- [掲載文]:
■ ■ ■ ■ ■ ■ ■
以下に、研究成果の主なものを示します。修正が必要な箇所があれば、

宛てにご指摘下さい。

音声分析と音声特徴量 Speech Analysis and Features

ラグ窓法 (1975) Lag Window
ラグ窓法はPARCOR分析においてピッチの影響を軽減するための手法として着想したものですが、そののちLSPも含め音声符号化などの標準化にも含まれ、広く用いられています。ほぼ世界中全ての携帯電話に用いられていると言ってよいでしょう。 [ Proposed lag windowing of autocorrelation to reduce the pitch effect in PARCOR speech analysis/synthesis. Jointly patented with Tohkura and Hashimoto. Commonly used in LPC-based speech coding standards. ]
初出: 特許01358638 ``音声分析装置'' (東倉、橋本、嵯峨山) (Japan Patent No. 01358638).
ケプストラム距離 (1978) Cepstrum Distance for Speech Recognition
ケプストラム(あるいはmel-cepstrum)は音声認識の特徴量として最も多く用いられていますが、ケプストラムを音声認識に最初に用いたのは誰であるか疑問に思っていました。おそらく我々(長島、好田、嵯峨山)であろう、と外国の方々も言われます。より正しい情報があれば、御教示下さい。 Used LPC-cepstrum distance for DP-based speech recognition. Collaborated with H. Nagashima. Cepstrum is widely used in speech recognition. (Perhaps, the first use of cepstral features in speech recognition though application to speaker recognition was existing.)
初出: 好田正紀, 長島広海, 嵯峨山茂樹, ``音韻単位の標準パターンを用いた単語音声認識装置,'' 電子通信学会全国大会予稿集, S9-4, Vol. 5, pp. 335-336, 1978.
■ ■ ■ ■ ■ ■ ■
- [取り組む課題]:
**a)** 研究成果の文章のうち、「ケプストラム距離 (1978) Cepstrum」から「recognition was existing.)」までを、両端を含めて書き写してください。
**b)** 研究成果の文章で、丸括弧の中に読点で区切って並べられている日本語の姓をすべて挙げてください。同じ姓は一度だけ書いてください。
**c)** 研究成果の文章を、最後の文のあとから続けて書いてください。
このあとのエントリーは、研究成果の文章とは別の資料です。

構造化された姿勢推定の出力
■ ■ ■ ■ ■ ■ ■
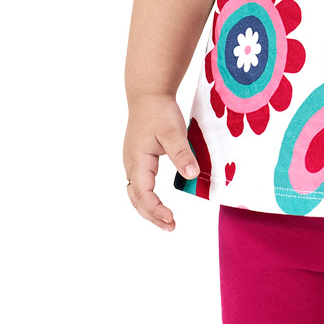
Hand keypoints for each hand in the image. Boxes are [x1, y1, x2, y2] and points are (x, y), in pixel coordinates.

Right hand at [124, 93, 201, 231]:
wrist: (148, 95)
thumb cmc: (159, 112)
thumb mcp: (173, 132)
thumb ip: (182, 153)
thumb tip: (191, 174)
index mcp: (138, 161)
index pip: (144, 194)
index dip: (156, 209)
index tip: (171, 218)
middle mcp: (131, 165)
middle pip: (137, 199)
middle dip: (152, 216)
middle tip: (171, 227)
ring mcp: (133, 163)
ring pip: (136, 195)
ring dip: (149, 210)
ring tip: (167, 222)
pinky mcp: (138, 160)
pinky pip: (139, 187)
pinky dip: (147, 200)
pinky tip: (159, 204)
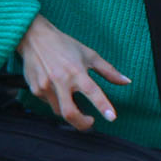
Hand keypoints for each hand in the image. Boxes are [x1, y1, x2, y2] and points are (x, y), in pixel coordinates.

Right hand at [21, 15, 130, 129]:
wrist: (33, 37)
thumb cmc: (63, 45)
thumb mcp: (88, 54)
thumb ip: (108, 70)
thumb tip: (126, 81)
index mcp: (76, 71)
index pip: (92, 92)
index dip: (103, 106)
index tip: (112, 117)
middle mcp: (60, 80)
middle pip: (70, 113)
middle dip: (82, 124)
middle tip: (90, 122)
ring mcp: (45, 86)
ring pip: (59, 110)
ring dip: (69, 111)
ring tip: (73, 101)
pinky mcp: (34, 89)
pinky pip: (48, 103)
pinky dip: (56, 101)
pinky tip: (57, 91)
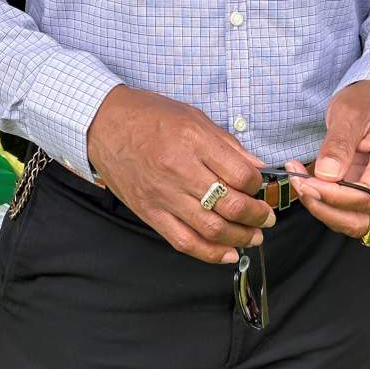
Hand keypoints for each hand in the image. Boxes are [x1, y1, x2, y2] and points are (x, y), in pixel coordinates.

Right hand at [86, 85, 272, 263]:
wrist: (103, 124)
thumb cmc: (149, 115)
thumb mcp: (193, 117)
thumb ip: (227, 145)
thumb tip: (258, 167)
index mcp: (193, 141)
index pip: (241, 175)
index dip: (259, 185)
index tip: (260, 186)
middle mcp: (179, 169)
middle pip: (231, 205)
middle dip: (257, 216)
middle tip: (266, 217)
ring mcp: (163, 195)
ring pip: (211, 228)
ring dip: (240, 237)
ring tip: (254, 236)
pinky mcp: (150, 212)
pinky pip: (183, 241)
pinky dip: (210, 253)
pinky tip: (227, 253)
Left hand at [286, 81, 369, 239]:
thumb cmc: (365, 103)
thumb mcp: (347, 115)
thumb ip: (337, 146)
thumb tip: (326, 176)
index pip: (367, 197)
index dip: (333, 197)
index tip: (304, 182)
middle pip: (364, 217)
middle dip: (326, 208)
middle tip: (299, 185)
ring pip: (358, 220)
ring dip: (325, 209)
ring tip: (301, 183)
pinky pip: (353, 211)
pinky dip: (329, 205)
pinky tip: (311, 185)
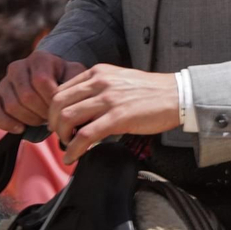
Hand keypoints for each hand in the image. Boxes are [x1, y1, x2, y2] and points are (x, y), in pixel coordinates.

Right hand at [0, 50, 85, 132]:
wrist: (50, 79)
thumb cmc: (65, 78)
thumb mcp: (75, 75)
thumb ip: (76, 82)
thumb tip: (71, 101)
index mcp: (39, 58)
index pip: (41, 82)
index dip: (52, 100)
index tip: (62, 109)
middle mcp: (18, 66)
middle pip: (26, 96)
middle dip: (42, 112)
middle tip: (53, 118)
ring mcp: (4, 81)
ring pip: (11, 105)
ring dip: (29, 119)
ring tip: (42, 121)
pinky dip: (5, 122)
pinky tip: (20, 129)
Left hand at [49, 65, 180, 164]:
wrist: (178, 95)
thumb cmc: (151, 91)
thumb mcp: (119, 80)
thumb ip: (98, 89)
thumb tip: (79, 112)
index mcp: (99, 72)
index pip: (61, 89)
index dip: (53, 109)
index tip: (57, 122)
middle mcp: (100, 82)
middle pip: (58, 103)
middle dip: (52, 123)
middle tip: (59, 136)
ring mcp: (109, 99)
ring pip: (67, 118)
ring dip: (61, 137)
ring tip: (67, 146)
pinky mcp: (118, 117)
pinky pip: (85, 135)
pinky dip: (73, 149)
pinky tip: (72, 157)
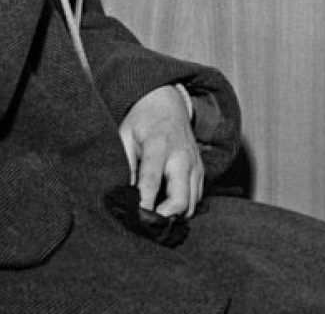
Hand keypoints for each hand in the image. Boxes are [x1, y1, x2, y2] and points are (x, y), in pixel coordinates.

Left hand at [119, 85, 203, 217]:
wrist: (166, 101)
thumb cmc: (141, 121)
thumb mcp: (125, 137)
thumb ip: (126, 166)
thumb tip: (124, 197)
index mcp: (159, 145)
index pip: (152, 182)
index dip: (143, 206)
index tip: (135, 221)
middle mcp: (181, 156)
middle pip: (180, 199)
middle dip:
■ ■ ■ ■ ■ ■ ■
- [課題別の解答]:
**a)**
ケプストラム距離 (1978) Cepstrum Distance for Speech Recognition
ケプストラム(あるいはmel-cepstrum)は音声認識の特徴量として最も多く用いられていますが、ケプストラムを音声認識に最初に用いたのは誰であるか疑問に思っていました。おそらく我々(長島、好田、嵯峨山)であろう、と外国の方々も言われます。より正しい情報があれば、御教示下さい。 Used LPC-cepstrum distance for DP-based speech recognition. Collaborated with H. Nagashima. Cepstrum is widely used in speech recognition. (Perhaps, the first use of cepstral features in speech recognition though application to speaker recognition was existing.)

**b)** 東倉、橋本、嵯峨山、長島、好田

**c)**
デルタケプストラム (1979) Delta Cepstrum
現在の音声認識では、音声特徴量としてほぼ例外なくデルタ特徴量(ケプルトラムに対してデルタケプルトラム)が使われますが、このような動的特徴量を最初に提唱しました。そのときの目的は話者特性の解析でした。後年、この特徴量を古井(当時は嵯峨山の指導者)が不特定話者音声認識に使用し大きな効果を実証しました。 [ Proposed delta cepstrum for capturing the dynamic characteristics of speech. Primarily for speaker recognition. This feature was later succesfully applied to DP-based speaker-independent speech recognition by S. Furui. With a name of ``delta-cepstrum'', extensively used in modern HMM-based speech recognition. ]
初出: 嵯峨山茂樹, 板倉文忠, ``音声の動的尺度に含まれる個人性情報,'' 日本音響学会昭和54年度春季研究発表会講演論文集, 3-2-7, pp. 589-590 (1979-06). (Shigei Sagayama and Fumitada Itakura, ``On Individuality in a Dynamic Measure of Speech,'' Proc. ASJ Spring Spring Conf. 1979, 3-2-7, pp. 589-590, June 1979.)
線スペクトル分析理論 (1979-) LSP Analysis Theory
線スペクトル分析は板倉が着想し、現在はほぼすべての携帯電話で使われている効率の高い音声情報圧縮方式ですが、その理論について板倉・嵯峨山が研究し、その理論的な性質を明らかにしました。 [ Collaborating with Itakura, produced a number of research results about theoretical properties of LSP, e.g., Duality theory of LPC and LSP, Theoretical properties of LSP frequency distributions, etc. Ph.D. thesis. ]

音声分析と音声合成 Speech Analysis and Synthesis

複合正弦波モデル化 (1979) Composite Sinusoidal Modeling (CSM)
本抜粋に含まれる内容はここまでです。